Czy kuligi są legalne? Bezpieczniejszą i dozwoloną formą kuligu, jest ten organizowany w zaprzęgu za pomocą odpowiednio wytresowanego zwierzęcia, głównie konia.
Zabrania się ciągnięcia za pojazdem (samochodem, ciągnikiem, quadem itp.) osób na sankach, nartach lub innych podobnych urządzeniach - mówi o tym art. 60 ust.2 pkt 2 Ustawy Prawo o ruchu drogowym. Jest to wykroczenie, za które grozi mandat do 500 zł i 5 punktów karnych. Sytuacja może również skończyć się skierowaniem sprawy do sądu, a w skrajnych przypadkach, gdy funkcjonariusz uzna, że kierujący stworzył poważne zagrożenie, możliwy jest zakaz prowadzenia pojazdów. Jeśli podczas kuligu za samochodem dojdzie do wypadku, którego skutkiem będzie ciężki uszczerbek na zdrowiu lub śmierć, sprawcy może grozić kara pozbawienia wolności do lat 8.
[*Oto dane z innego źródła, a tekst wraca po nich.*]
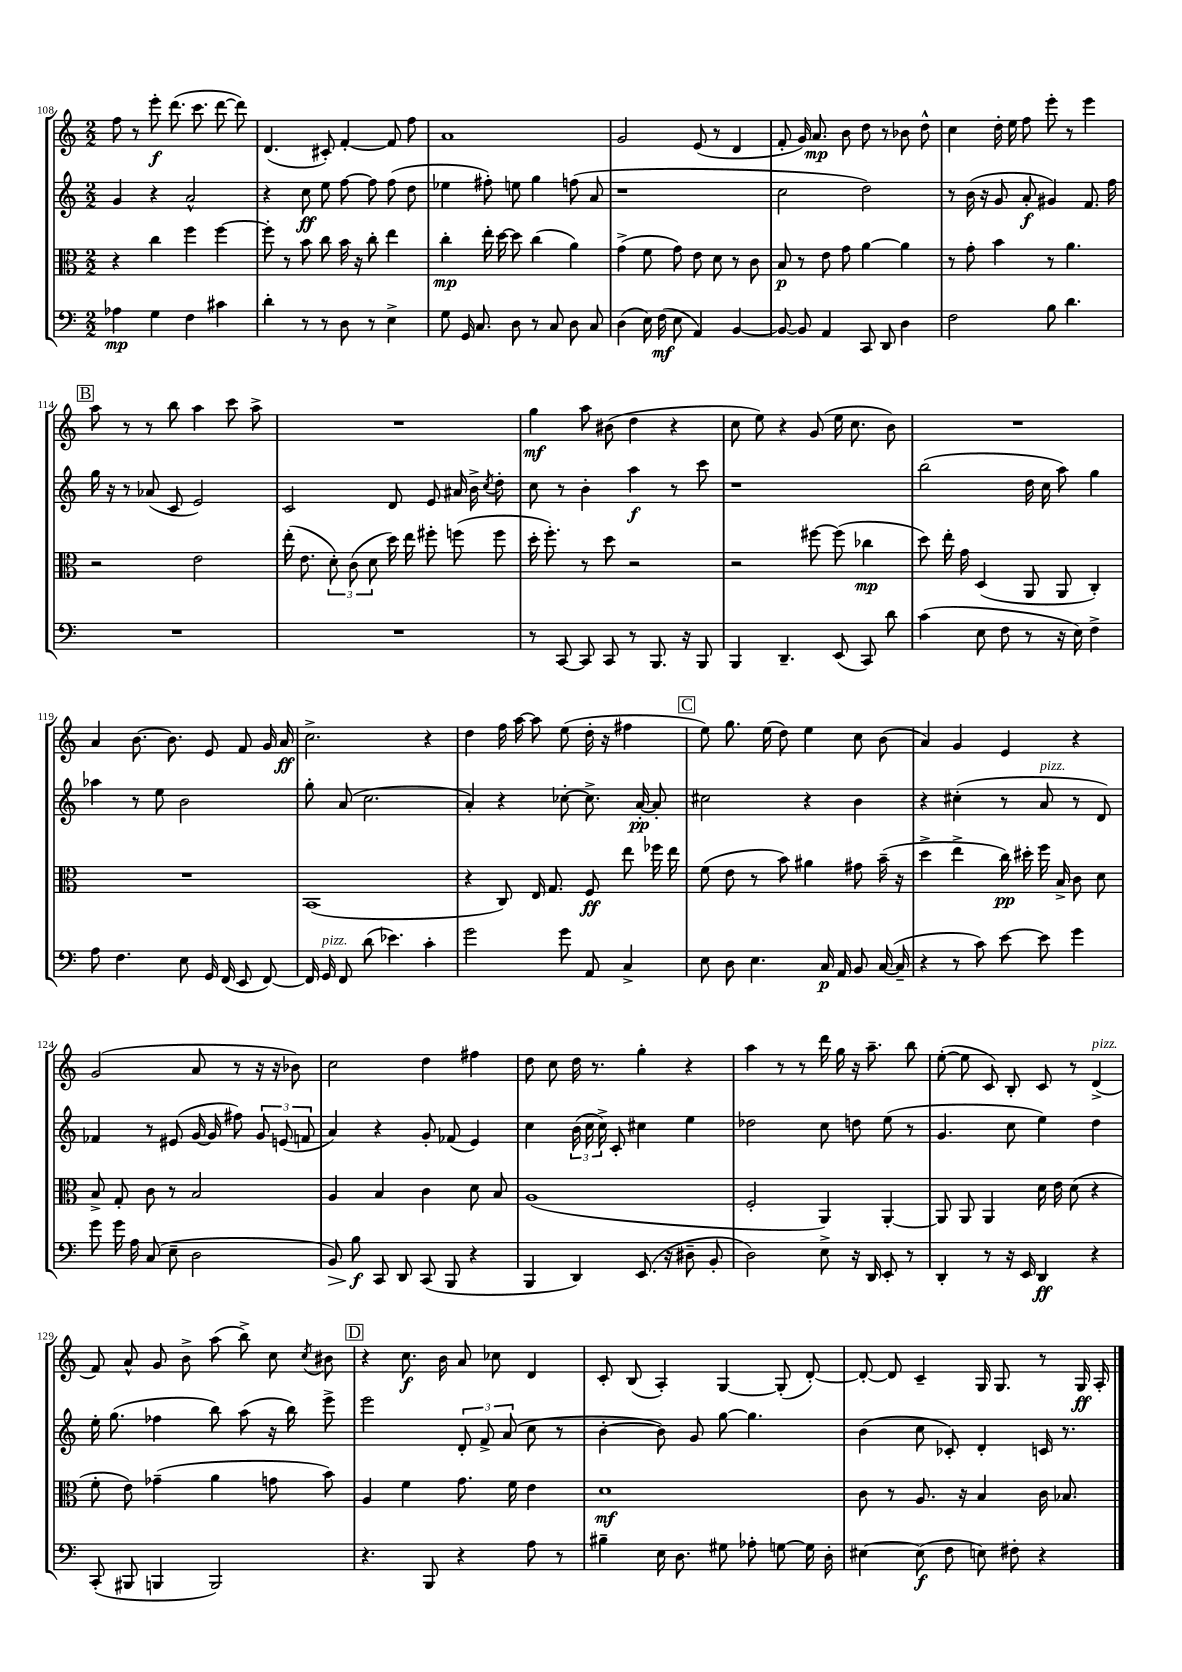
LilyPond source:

<<
\new StaffGroup <<
\new Staff = "s0" {
    \clef treble \key c \major \numericTimeSignature \time 2/2
    \autoBeamOff f''8 r8 e'''8-.\f d'''8.( c'''8. d'''8~ d'''8) |
    d'4.( cis'8-.) f'4~-. f'8 f''8 |
    a'1 |
    g'2 e'8( r8 d'4 |
    f'8-. g'16) a'8.\mp b'8 d''8 r8 bes'8 d''8-^ |
    c''4 d''16-. e''16 f''8 e'''8-. r8 e'''4 |
    \mark \markup { \box "B" } a''8 r8 r8 b''8 a''4 c'''8 a''8-> |
    R1 |
    g''4\mf a''8 bis'8( d''4 r4 |
    c''8 e''8) r4 g'8( e''16 c''8. b'8) |
    R1 |
    a'4 b'8.~ b'8. e'8 f'8 g'16 a'16\ff |
    c''2.-> r4 |
    d''4 f''16 a''16~ a''8 e''8( d''16-. r16 fis''4 |
    \mark \markup { \box "C" } e''8) g''8. e''16( d''8) e''4 c''8 b'8( |
    a'4) g'4 e'4 r4 |
    g'2( a'8 r8 r16 r16 bes'8) |
    c''2 d''4 fis''4 |
    d''8 c''8 d''16 r8. g''4-. r4 |
    a''4 r8 r8 d'''16 g''16 r16 a''8.-- b''8 |
    e''8~-.( e''8 c'8) b8-. c'8 r8 d'4->^\markup { \italic "pizz." }( |
    f'8) a'8-^ g'8 b'8-> a''8( b''8->) c''8 \acciaccatura { c''8 } bis'8 |
    \mark \markup { \box "D" } r4 c''8.\f b'16 a'8 ces''8 d'4 |
    c'8-. b8( a4-.) g4~ g8-.( d'8~-.) |
    d'8~-. d'8 c'4-- g16 g8. r8 g16\ff a16-. \bar "|." |
}
\new Staff = "s1" {
    \clef treble \key c \major \numericTimeSignature \time 2/2
    \autoBeamOff g'4 r4 a'2-^ |
    r4 c''8\ff e''8 f''8~ f''8 f''8( d''8 |
    ees''4 fis''8-.) e''8 g''4 f''8( a'8 |
    r1 |
    c''2 d''2) |
    r8 b'16( r16 g'8 a'8-.\f gis'4) f'8. f''16 |
    \mark \markup { \box "B" } g''16 r16 r8 aes'8( c'8 e'2) |
    c'2 d'8 e'8 ais'16 b'16-> \acciaccatura { c''8 } d''8-. |
    c''8 r8 b'4-. a''4\f r8 c'''8 |
    r1 |
    b''2( d''16 c''16 a''8) g''4 |
    aes''4 r8 e''8 b'2 |
    g''8-. a'8( c''2. |
    a'4-.) r4 ces''8~-. ces''8.-> a'16~-.\pp a'8-. |
    \mark \markup { \box "C" } cis''2 r4 b'4 |
    r4 cis''4-.( r8 a'8^\markup { \italic "pizz." } r8 d'8) |
    fes'4 r8 eis'8( g'16~ g'16 fis''8) \tuplet 3/2 { g'8 e'8( f'8 } |
    a'4) r4 g'8-. fes'8( e'4) |
    c''4 \tuplet 3/2 { b'16( c''16 c''16->) } c'8-. cis''4 e''4 |
    des''2 c''8 d''8 e''8( r8 |
    g'4. c''8 e''4) d''4 |
    e''16-. g''8.( fes''4 b''8) a''8( r16 b''16) e'''8-> |
    \mark \markup { \box "D" } e'''2 \tuplet 3/2 { d'8-. f'8-> a'8( } c''8 r8 |
    b'4~-. b'8) g'8 g''8~ g''4. |
    b'4( c''8 ces'8-.) d'4-. c'16 r8. \bar "|." |
}
\new Staff = "s2" {
    \clef alto \key c \major \numericTimeSignature \time 2/2
    \autoBeamOff r4 c''4 f''4 f''4~ |
    f''8-. r8 b'8 c''8 b'16 r16 c''8-. e''4 |
    c''4-.\mp e''16-. d''16~ d''8 c''4( a'4) |
    g'4->( f'8 g'8) e'8 d'8 r8 c'8 |
    b8\p r8 e'8 g'8 a'4~ a'4 |
    r8 g'8-. b'4 r8 a'4. |
    \mark \markup { \box "B" } r2 e'2 |
    e''16-.( e'8. \tuplet 3/2 { d'8-.) c'8( d'8 } d''16) e''16 fis''8-. f''8( f''8 |
    d''16-. f''8.-.) r8 d''8 r2 |
    r2 fis''8~ fis''8( ces''4\mp |
    d''8) e''16-. g'16 d4( a,8 a,8 c4-.) |
    R1 |
    b,1( |
    r4 c8) e16 g8. f8\ff e''8 fes''16 e''16 |
    \mark \markup { \box "C" } f'8( e'8 r8 b'8) ais'4 gis'8 b'16--( r16 |
    d''4-> e''4-> c''16\pp) dis''16-. f''16 b16-> c'8 d'8 |
    b8-> g8-. c'8 r8 b2 |
    a4 b4 c'4 d'8 b8 |
    a1( |
    f2-. a,4) a,4~-. |
    a,8 a,8 a,4 d'16 e'16 d'8( r4 |
    f'8-. e'8) ges'4--( a'4 g'8 b'8) |
    \mark \markup { \box "D" } a4 f'4 g'8. f'16 e'4 |
    d'1\mf |
    c'8 r8 a8. r16 b4 c'16 bes8. \bar "|." |
}
\new Staff = "s3" {
    \clef bass \key c \major \numericTimeSignature \time 2/2
    \autoBeamOff aes4\mp g4 f4 cis'4 |
    d'4-. r8 r8 d8 r8 e4-> |
    g8 g,16 c8. d8 r8 c8 d8 c8 |
    d4( e16) f16\mf( e8 a,4) b,4~ |
    b,8~ b,8 a,4 c,8 d,8 d4 |
    f2 b8 d'4. |
    \mark \markup { \box "B" } R1 |
    R1 |
    r8 c,8~ c,8 c,8 r8 b,,8. r16 b,,8 |
    b,,4 d,4.-- e,8( c,8) d'8 |
    c'4( e8 f8 r8 r16 e16) f4-> |
    a8 f4. e8 g,16 f,16( e,8 f,8~) |
    f,16 g,16^\markup { \italic "pizz." } f,8 d'8( ees'4.) c'4-. |
    g'2 g'8 a,8 c4-> |
    \mark \markup { \box "C" } e8 d8 e4. c16\p a,16 b,8 c16~( c16-- |
    r4 r8 c'8) e'8~ e'8 g'4 |
    g'8 g'16 a16 c8( e8-- d2 |
    b,8\>) b8\f\! c,8 d,8 c,8( b,,8 r4 |
    b,,4 d,4) e,8.( r16 dis8-- b,8-. |
    d2) e8-> r16 d,16 e,8-. r8 |
    d,4-. r8 r16 e,16 d,4\ff r4 |
    c,8-.( bis,,8 b,,4 b,,2) |
    \mark \markup { \box "D" } r4. b,,8 r4 a8 r8 |
    bis4-- e16 d8. gis8 aes8-. g8~ g16 d16-. |
    eis4~ eis8\f( f8 e8) fis8-. r4 \bar "|." |
}
>>
>>
\layout { \context { \Score currentBarNumber = #108 } }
Przepisy ruchu drogowego obowiązują na drogach publicznych, nie mają zastosowania na drogach polnych i leśnych, gdzie zazwyczaj organizowane są kuligi. Nie mniej jednak należy pamiętać, że część z tych dróg ma status dróg publicznych, a na części obowiązuje zakaz poruszania się pojazdami mechanicznymi.